Dr. Dr. Erlingers Umkehrung der „Vorzeichen“ geht so: Da der obdachlose Besetzer der Trimm-dich-Station „die Sportler“ von der Benutzung dieser Anlage ausschließe, sei derjenige, dessen Ausschluss aus „immer mehr“ gesellschaftlichen Bereichen eben noch – scheinbar – kritisiert wurde, zum eigentlichen Betreiber der Exklusion geworden. Der Exkludierte ist in Wirklichkeit der Exkludierer, der Unsportliche lebt auf Kosten der Sportlichen.

Tatsächlich lässt sich die Vertreibungsrechtfertigung, die der Dr. Dr. Erlinger seinem Münchner Fitness-Spießer ausgestellt hat, auf jede beliebige andere Situation übertragen. Wenn ein Obdachloser auf einer Parkbank nächtigt, darf er davon nunmehr guten Gewissens mit dem Hinweis vertrieben werden, dass er damit „andere dauerhaft von der Benutzung öffentlicher Einrichtungen“ ausschließe. Es ist eben dem Reichen und dem Armen verboten, länger als sagen wir eine Stunde auf einer Parkbank zu sitzen – länger sitzen oder gar liegen wäre eben schon Exklusion. „Sozial Benachteiligte, wie etwa Obdachlose“, heuchelt der Dr. Dr. Erlinger, „haben es schwer, deshalb sollte man ihnen auch Raum lassen.“ Wo sollte der sein, wenn jedes Sich-Niederlassen schon für Exklusion gilt? Im Polizeigewahrsam? Da täten wir dem Gewissensbereiniger Unrecht. „Die Polizei zu rufen schiene“ ihm „tatsächlich hart.“ Also erstmal Gespräche führen und wenn diese „nicht fruchten“, halte er „zumindest (!) einen Anruf bei dem für den Trimm-dich-Pfad zuständigen Amt für sinnvoll“.

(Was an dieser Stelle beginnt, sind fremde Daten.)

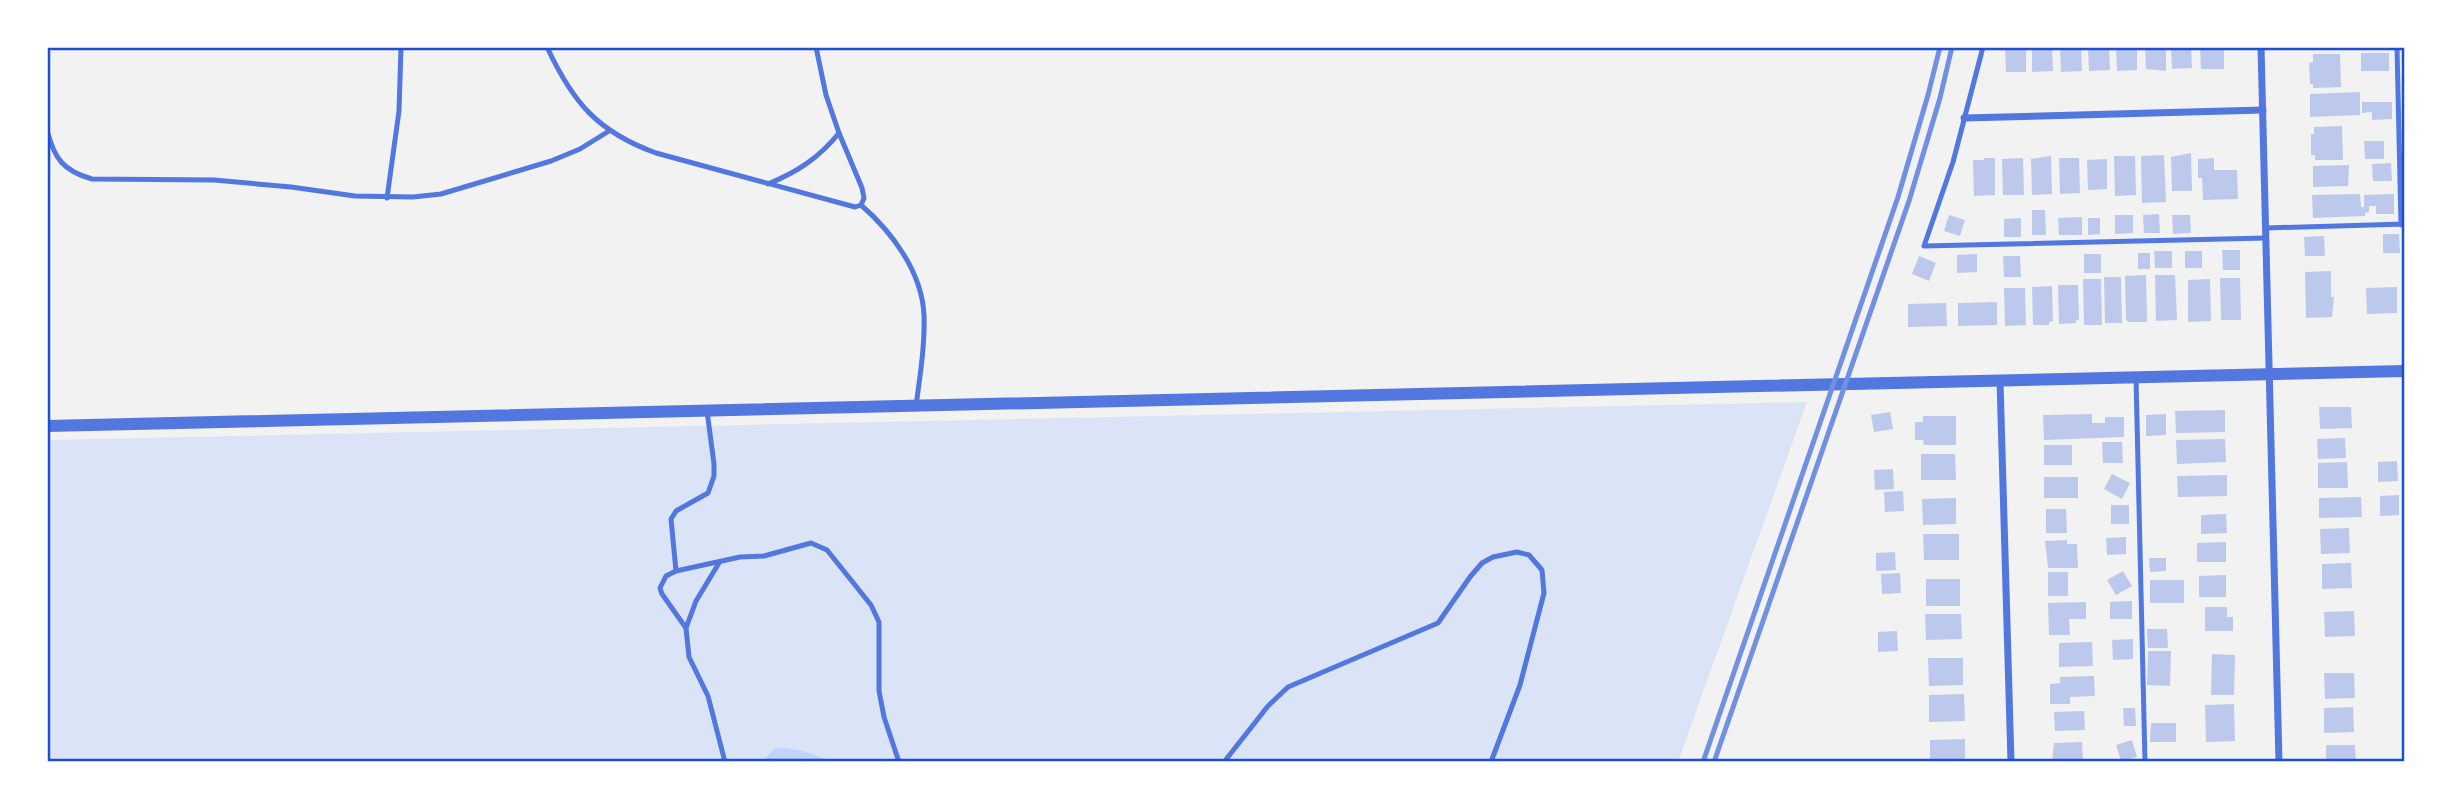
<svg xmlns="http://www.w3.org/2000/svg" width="2452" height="809" font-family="'Space Grotesk',sans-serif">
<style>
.green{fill:#dbe4f7}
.water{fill:#bfd3fe}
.building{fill:#bdc9ec}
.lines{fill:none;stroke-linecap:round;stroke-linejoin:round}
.service{stroke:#5277de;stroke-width:5}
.minor{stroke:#5277de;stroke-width:7}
.tertiary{stroke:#5277de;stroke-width:12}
.rail{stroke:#7290e2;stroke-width:5}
.neatline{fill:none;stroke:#1d4ed8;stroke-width:2.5}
</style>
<rect width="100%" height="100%" fill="#f2f2f2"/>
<path class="green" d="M1807 402 1678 762H47V440Z"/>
<path class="water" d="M775 748C796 747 813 754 832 762H762Z"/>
<g class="building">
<path d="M2005 47H2026V72H2006Z"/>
<path d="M2032 47H2052L2053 71 2032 72Z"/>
<path d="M2060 47H2081L2082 71 2061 72Z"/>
<path d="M2088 47H2109L2110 70 2089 71Z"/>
<path d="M2116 47H2137V70L2117 71Z"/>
<path d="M2145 47H2166V71L2146 69Z"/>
<path d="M2171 47H2191L2192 68 2172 69Z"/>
<path d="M2200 47H2227V50H2224V69H2201Z"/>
<rect x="2361" y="53" width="28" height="18"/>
<path d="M2313 54H2340L2341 87 2313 88V84H2310L2309 63 2313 62Z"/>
<path d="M2360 92V115L2310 117V94Z"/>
<path d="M2362 102H2392V119L2372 120V112L2362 113Z"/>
<path d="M2342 126 2343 160H2315V155H2311V134H2314V127Z"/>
<path d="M2364 141H2384V159H2365Z"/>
<path d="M2191 153 2192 191H2172L2171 157Z"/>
<path d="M2164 155 2166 202 2142 203 2141 156Z"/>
<path d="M2051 156 2052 194 2032 195 2031 159Z"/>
<path d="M2114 156H2135L2136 195 2115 196Z"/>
<path d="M1984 158H1995V195L1974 196 1973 160H1984Z"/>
<path d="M2023 158 2024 195H2003L2002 159Z"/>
<path d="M2059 158H2079L2080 193 2060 194Z"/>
<path d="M2214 158V170H2237L2238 199 2203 200 2202 178H2198V159Z"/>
<path d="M2107 159V189L2088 190 2087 160Z"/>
<path d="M2391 163 2392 181H2373L2372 164Z"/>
<path d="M2349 165 2348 186 2313 187V166Z"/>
<path d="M2360 194 2361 207H2364V195L2394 194V214H2376V206H2369V212L2365 213V216L2313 218 2312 195Z"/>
<path d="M2032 210H2045L2046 235H2032Z"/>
<path d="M2159 214 2160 233H2144L2143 215Z"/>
<path d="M1949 215 1965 220 1960 236 1944 231Z"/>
<path d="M2115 215H2133V233L2115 234Z"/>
<path d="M2172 215H2190L2191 233 2173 234Z"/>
<path d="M2082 217V235H2059L2058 218Z"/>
<path d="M2021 218V237H2004V219Z"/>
<path d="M2088 218H2100V234L2088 235Z"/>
<path d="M2383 234H2399L2400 253H2383Z"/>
<path d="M2324 236 2325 256H2305L2304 237Z"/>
<path d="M2222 250H2240V270H2223Z"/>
<path d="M2154 251H2172V268H2155Z"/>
<rect x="2185" y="251" width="17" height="17"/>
<rect x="2138" y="253" width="12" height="16"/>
<path d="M1977 254V272L1957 273V255Z"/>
<rect x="2084" y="254" width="17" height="19"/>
<path d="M1919 256 1936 263 1929 281 1912 274Z"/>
<path d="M2003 256H2020L2021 277H2004Z"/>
<path d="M2331 271V297H2334L2332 317 2306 318 2305 272Z"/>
<path d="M2146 275 2147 322H2128L2126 319 2125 276Z"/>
<path d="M2155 275H2175L2177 320 2156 321Z"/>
<path d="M2104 277H2121L2122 323H2105Z"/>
<path d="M2220 278H2240L2241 320H2221Z"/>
<path d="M2083 279H2101L2102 325H2084Z"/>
<path d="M2210 279 2211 321 2188 322V280Z"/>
<path d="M2058 285H2078L2079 320H2076V323L2059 324Z"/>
<path d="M2052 286 2053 321 2049 322V325H2033L2032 287Z"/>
<path d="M2397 287V313L2367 314 2366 288Z"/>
<path d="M2004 288H2025L2026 325 2005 326Z"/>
<path d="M1997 302V325L1958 326V303Z"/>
<path d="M1946 303 1947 326 1908 327V304Z"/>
<path d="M2319 407H2351L2352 428 2320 429Z"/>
<path d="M2225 410V432L2176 433 2175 411Z"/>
<path d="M1890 412 1893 429 1874 432 1871 415Z"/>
<path d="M2092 414V423H2105V417H2124V437L2044 440 2043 415Z"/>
<path d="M2166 414V435L2146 436V415Z"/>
<path d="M1923 416H1956V445H1924L1923 440H1915V422H1923Z"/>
<path d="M2345 438 2346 458 2318 459 2317 439Z"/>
<path d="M2225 439 2226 462 2177 464 2176 440Z"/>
<path d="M2102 442H2122L2123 463H2103Z"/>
<rect x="2044" y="445" width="28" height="20"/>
<path d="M1921 454H1955L1956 480H1921Z"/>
<path d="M2397 461 2398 481 2378 482V462Z"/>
<path d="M2347 462 2348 488H2318V463Z"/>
<path d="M1893 469 1894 489 1875 490 1874 470Z"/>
<path d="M2112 474 2130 483 2122 499 2104 489Z"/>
<path d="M2227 475V496L2178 497 2177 476Z"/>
<rect x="2044" y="477" width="34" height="21"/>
<path d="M1903 491 1904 511 1885 512 1884 492Z"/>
<path d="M2399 495V515L2380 516V496Z"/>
<path d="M2361 497 2362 517 2319 518V498Z"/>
<path d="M1956 498V524L1923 525 1922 499Z"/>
<rect x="2111" y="505" width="18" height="19"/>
<path d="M2046 509H2066L2067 533H2046Z"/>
<path d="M2226 514 2227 533 2201 534V515Z"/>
<path d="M2349 528 2350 553 2321 554 2320 529Z"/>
<path d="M1923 534H1959V560H1924Z"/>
<path d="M2126 537V554L2107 555 2106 538Z"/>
<path d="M2067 540V544H2077L2078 568H2048L2045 541Z"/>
<path d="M2226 542V562H2197V543Z"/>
<path d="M1895 552 1896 570 1876 571V553Z"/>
<path d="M2149 558H2166V571L2150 572Z"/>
<path d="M2351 563 2352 588 2322 589V564Z"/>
<path d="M2123 571 2132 586 2116 595 2107 580Z"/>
<rect x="2048" y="572" width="20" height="24"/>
<path d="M1900 573 1901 593 1882 594 1881 574Z"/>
<path d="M2226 575V597H2199V576Z"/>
<rect x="1926" y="579" width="34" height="27"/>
<rect x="2150" y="580" width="34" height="23"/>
<path d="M2132 601V619H2110V602Z"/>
<path d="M2086 602V619H2069L2070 635H2049L2048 603Z"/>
<path d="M2205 607H2227V617H2233V631H2205Z"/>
<path d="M2354 611 2355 636 2325 637 2324 612Z"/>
<path d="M1925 614H1961L1962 639 1926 640Z"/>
<path d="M2147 629H2167L2168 648H2148Z"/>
<path d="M1897 631 1898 651 1878 652V632Z"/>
<path d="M2133 639V659L2113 660 2112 640Z"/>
<path d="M2092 642 2093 666 2059 667V643Z"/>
<path d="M2148 651H2171L2170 686 2147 685Z"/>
<path d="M2212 654 2235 655 2234 695H2211Z"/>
<path d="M1928 658H1963V685L1929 686Z"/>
<path d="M2324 673H2354L2355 698 2325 699Z"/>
<path d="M2094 676 2095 696 2070 697V704H2050V684L2060 683V677Z"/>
<path d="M1964 694 1965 721 1929 722V695Z"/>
<path d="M2234 704 2235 741 2206 742 2205 705Z"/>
<path d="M2353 707 2354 732 2324 733V708Z"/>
<path d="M2123 708H2135L2136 726H2124Z"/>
<path d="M2084 711 2085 730 2055 731 2054 712Z"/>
<path d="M2151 723H2176V742H2150Z"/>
<path d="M1965 739V762H1930V740Z"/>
<path d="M2132 740 2137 757 2121 761 2116 745Z"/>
<path d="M2082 742 2083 762H2052L2054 743Z"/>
<path d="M2326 745H2355L2356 762H2326Z"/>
</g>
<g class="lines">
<g class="service">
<path d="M547 47C573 103 598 132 656 153L855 207 861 205 864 198 862 188 839 133 826 95 816 47"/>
<path d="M1983 47 1953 162 1924 246 2266 238"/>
<path d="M2397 47 2401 225"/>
<path d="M47 130C54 158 63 171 92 179L214 180 291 187 355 196 413 197 441 194 551 161 580 149 609 131"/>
<path d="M768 184C797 172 819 158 839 133"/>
<path d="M387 198 399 111 401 47"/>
<path d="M861 205C892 232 922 272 924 315 925 345 920 376 916 406"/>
<path d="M2266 228 2405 224"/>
<path d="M2136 378 2145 762"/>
<path d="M676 571 671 519 676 511 708 493 714 476V464L707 411"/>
<path d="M686 628 696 601 719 563"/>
<path d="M725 762 708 696 689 657 686 628 662 594 660 588 666 576 676 571 740 557 764 556 811 543 827 550 871 605 879 622V691L884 717 899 762"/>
<path d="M1224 762 1268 706 1288 687 1438 623 1470 577 1482 563 1493 557 1517 552 1529 555 1542 570 1544 593 1520 685 1491 762"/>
</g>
<g class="minor">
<path d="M2261 47 2279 762"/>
<path d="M1964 118 2263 110"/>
<path d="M2000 381 2011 762"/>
</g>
<path class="tertiary" d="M47 426 2405 371"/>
<g class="rail">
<path d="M1703 762 1898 197 1928 95 1940 47"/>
<path d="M1714 762 1909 201 1940 98 1952 47"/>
</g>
</g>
<rect width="2452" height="809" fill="none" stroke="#ffffff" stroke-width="98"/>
<rect x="49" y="49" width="2354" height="711" class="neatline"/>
</svg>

Abschließend noch einen Hinweis auf zwei Leerstellen in Dr. Dr. Erlingers asozialer Dünnbrettbohrerei:

Der Frager hat ein Abwägungsproblem: „Er [der Obdachlose] braucht eine Wohnung, ich brauche meinen Sport.“ Hier hätte Herr Erlinger nicht nur das unterschiedliche Gewicht von Bedürfnissen, sondern auch unterschiedliche Handlungsmöglichkeiten abwägen müssen. Dazu kein Wort. Um mit der Lösung des moralischen Problems – Ordnungsamt – kompatibel zu bleiben, hätte sich diese Abwägung, wohlwollend formuliert, auf Stufe 1 der moralischen Urteilsbildung nach Kohlberg bewegen müssen.

Der Frager behauptet, der Obdachlose behindere allein durch seine Anwesenheit „das Training vieler Freizeitzeitsportler“. Da hätte man gern Genaueres erfahren, aber Dr. Dr. Erlinger erspart seinem Kunden jede Nachfrage. Die Karikatur füllt diese Lücke. Sie ist so gnadenlos dumm, dass man sie weniger als Verhöhnung des Obdachlosen, sondern als kritischen Kommentar zu Frage und Antwort lesen sollte.

Was tun? war einmal eine Frage, die ein Jahrhundert eröffnet hat. Die Antwort damals hieß Solidarität. Heute sollen wir uns ans Ordnungsamt halten. Das nennt man Fallhöhe.